Governor of a primary school

Our primary school, like 25% of all primary schools in rural areas, is a Church of England school. This is a matter of historical interest, but the school's links with the church have no relevance to the education of the local children. However, the church enjoys the power that its ownership conveys. The committee of governors must have a majority of church-elected members and they decide who to employ and who to sack and what to spend the money on and which children will be allowed to attend the school and how many of them etc etc etc.

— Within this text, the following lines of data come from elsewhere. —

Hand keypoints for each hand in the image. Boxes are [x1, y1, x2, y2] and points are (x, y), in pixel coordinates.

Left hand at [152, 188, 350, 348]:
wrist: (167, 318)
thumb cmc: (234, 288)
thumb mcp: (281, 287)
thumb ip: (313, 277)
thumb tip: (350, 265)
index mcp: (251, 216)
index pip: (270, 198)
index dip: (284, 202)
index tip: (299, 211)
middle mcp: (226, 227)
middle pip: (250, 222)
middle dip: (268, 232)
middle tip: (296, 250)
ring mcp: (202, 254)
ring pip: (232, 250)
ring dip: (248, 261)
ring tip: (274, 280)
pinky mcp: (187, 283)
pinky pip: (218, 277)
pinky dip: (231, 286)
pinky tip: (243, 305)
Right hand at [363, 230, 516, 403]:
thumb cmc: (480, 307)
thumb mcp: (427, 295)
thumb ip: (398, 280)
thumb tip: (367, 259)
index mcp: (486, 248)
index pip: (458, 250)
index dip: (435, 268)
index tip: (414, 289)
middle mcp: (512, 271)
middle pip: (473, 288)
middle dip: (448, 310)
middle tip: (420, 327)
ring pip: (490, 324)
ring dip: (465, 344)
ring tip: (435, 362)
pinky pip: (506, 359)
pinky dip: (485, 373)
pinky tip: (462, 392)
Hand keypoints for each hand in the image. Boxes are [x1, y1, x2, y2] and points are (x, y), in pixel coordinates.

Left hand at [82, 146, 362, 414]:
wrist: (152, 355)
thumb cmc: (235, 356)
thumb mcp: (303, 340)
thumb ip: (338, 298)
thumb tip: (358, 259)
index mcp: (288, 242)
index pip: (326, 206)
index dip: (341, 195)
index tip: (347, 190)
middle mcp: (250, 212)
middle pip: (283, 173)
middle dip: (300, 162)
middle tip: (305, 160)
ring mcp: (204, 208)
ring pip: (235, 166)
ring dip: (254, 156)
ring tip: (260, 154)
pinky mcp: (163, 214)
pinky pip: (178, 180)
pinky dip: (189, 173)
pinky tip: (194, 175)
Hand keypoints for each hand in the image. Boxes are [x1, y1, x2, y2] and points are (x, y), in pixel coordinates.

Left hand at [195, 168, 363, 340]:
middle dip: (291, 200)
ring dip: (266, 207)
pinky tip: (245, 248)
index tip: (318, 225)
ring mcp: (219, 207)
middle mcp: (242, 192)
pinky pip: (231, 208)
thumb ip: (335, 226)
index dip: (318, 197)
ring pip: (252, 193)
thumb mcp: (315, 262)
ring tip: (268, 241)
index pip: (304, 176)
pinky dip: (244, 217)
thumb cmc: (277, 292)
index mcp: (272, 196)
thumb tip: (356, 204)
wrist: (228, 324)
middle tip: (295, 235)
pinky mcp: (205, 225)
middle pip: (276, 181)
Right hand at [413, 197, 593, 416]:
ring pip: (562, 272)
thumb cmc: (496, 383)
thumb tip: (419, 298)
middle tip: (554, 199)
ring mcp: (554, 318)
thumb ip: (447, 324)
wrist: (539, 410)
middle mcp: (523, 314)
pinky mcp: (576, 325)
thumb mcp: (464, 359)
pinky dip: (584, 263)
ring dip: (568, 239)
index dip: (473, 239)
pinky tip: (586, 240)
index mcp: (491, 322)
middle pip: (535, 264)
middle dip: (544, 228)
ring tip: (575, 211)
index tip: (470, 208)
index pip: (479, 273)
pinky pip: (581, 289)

The committee of governors is therefore mainly made up of people chosen by the vicar. The remainder of the committee is made up of: two or three parent governors, two staff governors, the headteacher and a representative from the parish council. So if you are non-church going Joe Bloggs, or even, say, devout Catholic Joe Bloggs, and you have no children at the school or there is no current vacancy for a parent governor, then you will not be able to be a governor of the school.

The school is for all children, not just the children of the local C of E congregation. I am sure the historical reasons for the church's coming to own all the land that these rural schools are built on are dubious and questionable, and in this day and age entirely irrelevant.

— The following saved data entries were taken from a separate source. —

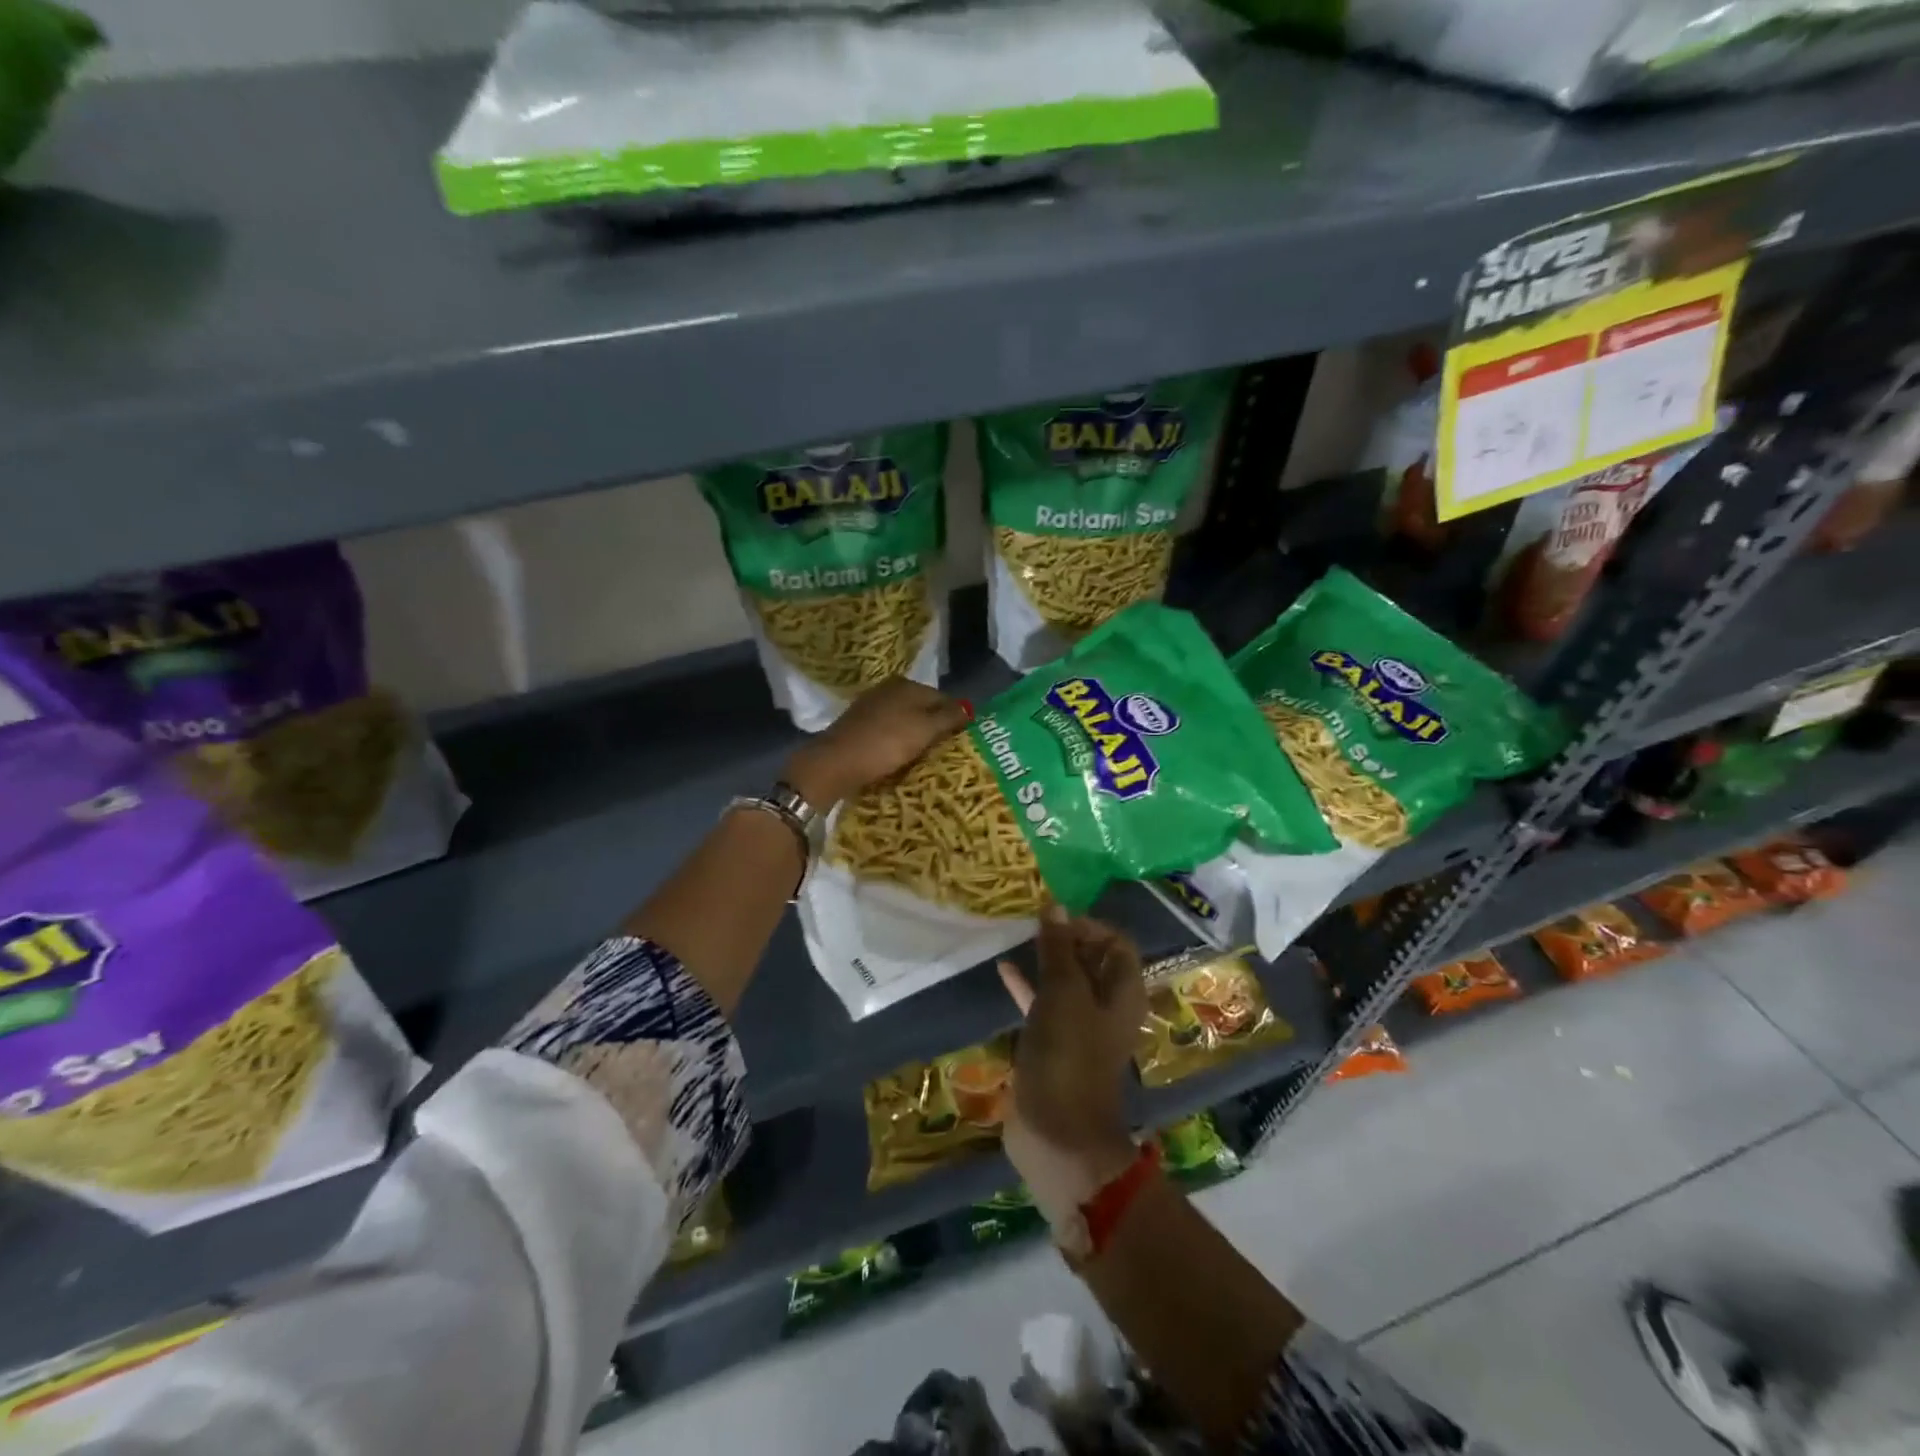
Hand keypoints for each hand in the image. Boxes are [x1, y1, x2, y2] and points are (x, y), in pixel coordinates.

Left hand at [783, 677, 969, 807]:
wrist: (836, 763)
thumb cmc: (886, 743)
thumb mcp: (925, 729)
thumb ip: (949, 717)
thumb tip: (969, 708)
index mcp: (907, 684)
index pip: (943, 698)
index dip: (956, 719)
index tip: (963, 742)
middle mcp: (888, 689)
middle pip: (923, 708)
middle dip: (935, 727)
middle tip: (947, 752)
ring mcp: (871, 706)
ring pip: (905, 720)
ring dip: (916, 736)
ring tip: (926, 758)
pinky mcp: (859, 725)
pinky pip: (889, 731)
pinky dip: (898, 742)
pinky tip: (900, 757)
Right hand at [998, 906, 1146, 1227]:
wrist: (1057, 1134)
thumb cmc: (1068, 1056)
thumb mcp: (1063, 993)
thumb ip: (1059, 949)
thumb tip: (1056, 905)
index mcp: (1123, 992)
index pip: (1116, 942)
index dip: (1089, 925)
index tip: (1055, 918)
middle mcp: (1106, 1006)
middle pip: (1091, 960)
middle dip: (1065, 937)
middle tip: (1031, 918)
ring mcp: (1079, 1027)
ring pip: (1065, 981)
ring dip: (1045, 959)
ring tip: (1017, 934)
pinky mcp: (1053, 1045)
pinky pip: (1042, 1004)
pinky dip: (1027, 986)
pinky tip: (1002, 968)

At our governors' meetings we begin and end with a prayer; the paper agenda is prefaced with a plea to God; and the conversation is peppered with virtuous and devout comments. Yet there is not one person there, aside from myself, who has children at the local state secondary school. Their children are all at the grammar school or at fee-paying schools, even the vicar's children - would you believe it? Where is their sense of social responsibility? They are like the damned Labour party. I wonder what motivates them - or am I being naive?